Imatinib Disrupts Lymphoma Angiogenesis by Targeting Vascular Pericytes

Pericytes/vascular smooth muscle cells (VSMCs), regulated by platelet-derived growth factor receptor β (PDGFRβ) signaling, play important roles in endothelial survival and vascular stability. Here we report that treatment with imatinib, an inhibitor of PDGFRβ, led to significant tumor growth impairment associated with increased apoptosis in human lymphoma xenografts including Farage, Karpas422 and OCI-Ly7 in SCID mice. Confocal analysis of the tumor tissue showed decreased microvessel density, decreased vascular flow, and increased vascular leak in the imatinib-treated cohorts. Imatinib targeted tumor-associated PDGFRβ+ pericytes in vivo by inducing apoptosis and disruption of the PDGFRβ+ perivascular network, and PDGFRβ+ VSMC in vitro by inhibition of proliferation. FACS analysis of mononuclear cell suspension of tumor tissues revealed decreased mature pericytes and endothelial cells, as well as their progenitors with imatinib treatment. Compared to imatinib, treatment with anti-PDGFRβ monoclonal antibody partially inhibited the growth of Farage lymphomas.

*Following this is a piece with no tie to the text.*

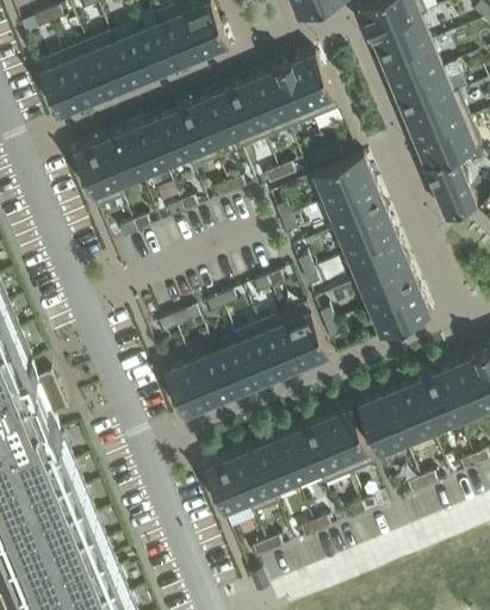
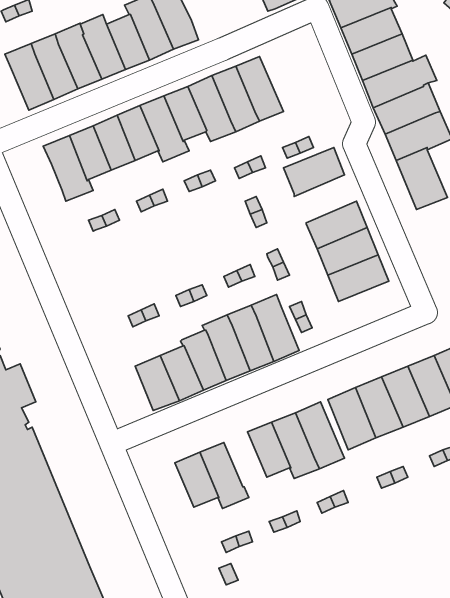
building: [289,56,337,122] -> none
building: [317,185,385,235] -> none
building: [367,291,429,340] -> none
building: [253,441,296,496] -> none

Lastly, microarray analysis of differentially expressed genes in PDGFRβ+ VSMC following imatinib treatment showed significant down-regulation of genes implicated in proliferation, survival and angiogenesis, including those within PI3K/AKT and MAPK/ERK1/2 pathways downstream of PDGFRβ signaling. Taken together, targeting PDGFRβ+ pericytes in lymphoma presents a novel and complementary target to endothelial cells for efficacious antiangiogenic therapy. PDGFRb+ murine vascular smooth muscle cells (VSMCs) were treated in 10 uM imatinib for 24 or 48 hours. Gene expression changes in response to imatinib treatment were examined using NimbleGen MM8_60mer gene expression microarrays by comparing expression patterns at 24- and 48-hours treatment to the baseline level (0 hours).